[Begin]
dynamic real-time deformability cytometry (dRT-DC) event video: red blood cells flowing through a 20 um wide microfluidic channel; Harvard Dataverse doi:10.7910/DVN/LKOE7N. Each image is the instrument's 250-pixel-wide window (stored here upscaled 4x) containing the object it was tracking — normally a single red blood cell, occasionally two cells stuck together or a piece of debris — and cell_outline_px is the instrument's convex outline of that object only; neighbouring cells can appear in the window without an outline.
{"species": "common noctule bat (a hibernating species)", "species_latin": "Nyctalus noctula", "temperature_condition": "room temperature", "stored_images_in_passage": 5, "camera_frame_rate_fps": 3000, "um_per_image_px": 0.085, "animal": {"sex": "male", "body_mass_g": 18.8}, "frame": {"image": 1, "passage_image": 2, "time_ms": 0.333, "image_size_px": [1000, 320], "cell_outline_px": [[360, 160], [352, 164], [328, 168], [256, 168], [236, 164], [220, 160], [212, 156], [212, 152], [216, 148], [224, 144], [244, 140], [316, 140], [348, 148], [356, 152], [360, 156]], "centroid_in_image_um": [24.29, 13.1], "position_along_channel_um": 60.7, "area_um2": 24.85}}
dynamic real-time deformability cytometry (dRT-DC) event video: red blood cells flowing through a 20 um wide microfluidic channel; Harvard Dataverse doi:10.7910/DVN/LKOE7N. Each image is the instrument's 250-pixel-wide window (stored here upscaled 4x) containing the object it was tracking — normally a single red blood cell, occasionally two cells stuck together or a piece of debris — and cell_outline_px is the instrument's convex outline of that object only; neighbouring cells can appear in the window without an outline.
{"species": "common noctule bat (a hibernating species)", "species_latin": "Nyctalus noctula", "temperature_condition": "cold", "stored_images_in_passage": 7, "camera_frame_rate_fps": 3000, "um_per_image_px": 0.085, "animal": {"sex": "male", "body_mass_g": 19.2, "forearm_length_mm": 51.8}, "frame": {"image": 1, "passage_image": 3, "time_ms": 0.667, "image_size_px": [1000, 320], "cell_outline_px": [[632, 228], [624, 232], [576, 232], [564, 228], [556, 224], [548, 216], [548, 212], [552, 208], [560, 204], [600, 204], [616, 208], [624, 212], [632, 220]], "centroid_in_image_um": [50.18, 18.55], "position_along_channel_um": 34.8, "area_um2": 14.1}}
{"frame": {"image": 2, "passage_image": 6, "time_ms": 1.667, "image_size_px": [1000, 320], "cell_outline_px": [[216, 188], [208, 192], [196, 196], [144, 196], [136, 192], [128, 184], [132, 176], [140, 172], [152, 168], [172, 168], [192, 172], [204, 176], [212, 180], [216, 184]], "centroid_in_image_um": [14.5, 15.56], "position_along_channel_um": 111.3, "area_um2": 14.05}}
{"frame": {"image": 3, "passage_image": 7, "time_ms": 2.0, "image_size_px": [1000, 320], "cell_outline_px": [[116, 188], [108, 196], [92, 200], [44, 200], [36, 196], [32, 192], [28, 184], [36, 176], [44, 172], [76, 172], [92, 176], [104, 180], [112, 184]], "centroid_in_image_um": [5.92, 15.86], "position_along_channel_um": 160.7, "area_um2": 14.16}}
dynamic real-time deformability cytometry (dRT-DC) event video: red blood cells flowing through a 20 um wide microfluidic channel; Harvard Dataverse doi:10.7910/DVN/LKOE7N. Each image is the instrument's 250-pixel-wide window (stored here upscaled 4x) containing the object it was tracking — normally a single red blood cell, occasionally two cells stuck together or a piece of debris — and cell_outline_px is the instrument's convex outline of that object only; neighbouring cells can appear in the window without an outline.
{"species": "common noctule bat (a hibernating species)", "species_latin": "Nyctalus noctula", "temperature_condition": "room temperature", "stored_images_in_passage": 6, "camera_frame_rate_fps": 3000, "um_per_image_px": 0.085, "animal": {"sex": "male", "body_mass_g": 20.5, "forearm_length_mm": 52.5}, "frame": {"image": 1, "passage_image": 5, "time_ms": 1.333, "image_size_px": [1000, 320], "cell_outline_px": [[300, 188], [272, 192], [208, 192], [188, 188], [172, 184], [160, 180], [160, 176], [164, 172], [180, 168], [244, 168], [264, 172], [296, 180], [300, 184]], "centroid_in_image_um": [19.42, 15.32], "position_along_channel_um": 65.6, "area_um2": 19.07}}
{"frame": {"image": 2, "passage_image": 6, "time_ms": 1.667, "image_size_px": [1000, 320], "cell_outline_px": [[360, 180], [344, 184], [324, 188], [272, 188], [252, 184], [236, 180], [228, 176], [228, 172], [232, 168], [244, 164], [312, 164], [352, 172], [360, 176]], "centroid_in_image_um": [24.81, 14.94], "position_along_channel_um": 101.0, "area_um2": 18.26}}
[End]
### What needs to be done
Retype the material in full, character for character.

### Output for this task
dynamic real-time deformability cytometry (dRT-DC) event video: red blood cells flowing through a 20 um wide microfluidic channel; Harvard Dataverse doi:10.7910/DVN/LKOE7N. Each image is the instrument's 250-pixel-wide window (stored here upscaled 4x) containing the object it was tracking — normally a single red blood cell, occasionally two cells stuck together or a piece of debris — and cell_outline_px is the instrument's convex outline of that object only; neighbouring cells can appear in the window without an outline.
{"species": "common noctule bat (a hibernating species)", "species_latin": "Nyctalus noctula", "temperature_condition": "room temperature", "stored_images_in_passage": 5, "camera_frame_rate_fps": 3000, "um_per_image_px": 0.085, "animal": {"sex": "male", "body_mass_g": 18.8}, "frame": {"image": 1, "passage_image": 2, "time_ms": 0.333, "image_size_px": [1000, 320], "cell_outline_px": [[360, 160], [352, 164], [328, 168], [256, 168], [236, 164], [220, 160], [212, 156], [212, 152], [216, 148], [224, 144], [244, 140], [316, 140], [348, 148], [356, 152], [360, 156]], "centroid_in_image_um": [24.29, 13.1], "position_along_channel_um": 60.7, "area_um2": 24.85}}
dynamic real-time deformability cytometry (dRT-DC) event video: red blood cells flowing through a 20 um wide microfluidic channel; Harvard Dataverse doi:10.7910/DVN/LKOE7N. Each image is the instrument's 250-pixel-wide window (stored here upscaled 4x) containing the object it was tracking — normally a single red blood cell, occasionally two cells stuck together or a piece of debris — and cell_outline_px is the instrument's convex outline of that object only; neighbouring cells can appear in the window without an outline.
{"species": "common noctule bat (a hibernating species)", "species_latin": "Nyctalus noctula", "temperature_condition": "cold", "stored_images_in_passage": 7, "camera_frame_rate_fps": 3000, "um_per_image_px": 0.085, "animal": {"sex": "male", "body_mass_g": 19.2, "forearm_length_mm": 51.8}, "frame": {"image": 1, "passage_image": 3, "time_ms": 0.667, "image_size_px": [1000, 320], "cell_outline_px": [[632, 228], [624, 232], [576, 232], [564, 228], [556, 224], [548, 216], [548, 212], [552, 208], [560, 204], [600, 204], [616, 208], [624, 212], [632, 220]], "centroid_in_image_um": [50.18, 18.55], "position_along_channel_um": 34.8, "area_um2": 14.1}}
{"frame": {"image": 2, "passage_image": 6, "time_ms": 1.667, "image_size_px": [1000, 320], "cell_outline_px": [[216, 188], [208, 192], [196, 196], [144, 196], [136, 192], [128, 184], [132, 176], [140, 172], [152, 168], [172, 168], [192, 172], [204, 176], [212, 180], [216, 184]], "centroid_in_image_um": [14.5, 15.56], "position_along_channel_um": 111.3, "area_um2": 14.05}}
{"frame": {"image": 3, "passage_image": 7, "time_ms": 2.0, "image_size_px": [1000, 320], "cell_outline_px": [[116, 188], [108, 196], [92, 200], [44, 200], [36, 196], [32, 192], [28, 184], [36, 176], [44, 172], [76, 172], [92, 176], [104, 180], [112, 184]], "centroid_in_image_um": [5.92, 15.86], "position_along_channel_um": 160.7, "area_um2": 14.16}}
dynamic real-time deformability cytometry (dRT-DC) event video: red blood cells flowing through a 20 um wide microfluidic channel; Harvard Dataverse doi:10.7910/DVN/LKOE7N. Each image is the instrument's 250-pixel-wide window (stored here upscaled 4x) containing the object it was tracking — normally a single red blood cell, occasionally two cells stuck together or a piece of debris — and cell_outline_px is the instrument's convex outline of that object only; neighbouring cells can appear in the window without an outline.
{"species": "common noctule bat (a hibernating species)", "species_latin": "Nyctalus noctula", "temperature_condition": "room temperature", "stored_images_in_passage": 6, "camera_frame_rate_fps": 3000, "um_per_image_px": 0.085, "animal": {"sex": "male", "body_mass_g": 20.5, "forearm_length_mm": 52.5}, "frame": {"image": 1, "passage_image": 5, "time_ms": 1.333, "image_size_px": [1000, 320], "cell_outline_px": [[300, 188], [272, 192], [208, 192], [188, 188], [172, 184], [160, 180], [160, 176], [164, 172], [180, 168], [244, 168], [264, 172], [296, 180], [300, 184]], "centroid_in_image_um": [19.42, 15.32], "position_along_channel_um": 65.6, "area_um2": 19.07}}
{"frame": {"image": 2, "passage_image": 6, "time_ms": 1.667, "image_size_px": [1000, 320], "cell_outline_px": [[360, 180], [344, 184], [324, 188], [272, 188], [252, 184], [236, 180], [228, 176], [228, 172], [232, 168], [244, 164], [312, 164], [352, 172], [360, 176]], "centroid_in_image_um": [24.81, 14.94], "position_along_channel_um": 101.0, "area_um2": 18.26}}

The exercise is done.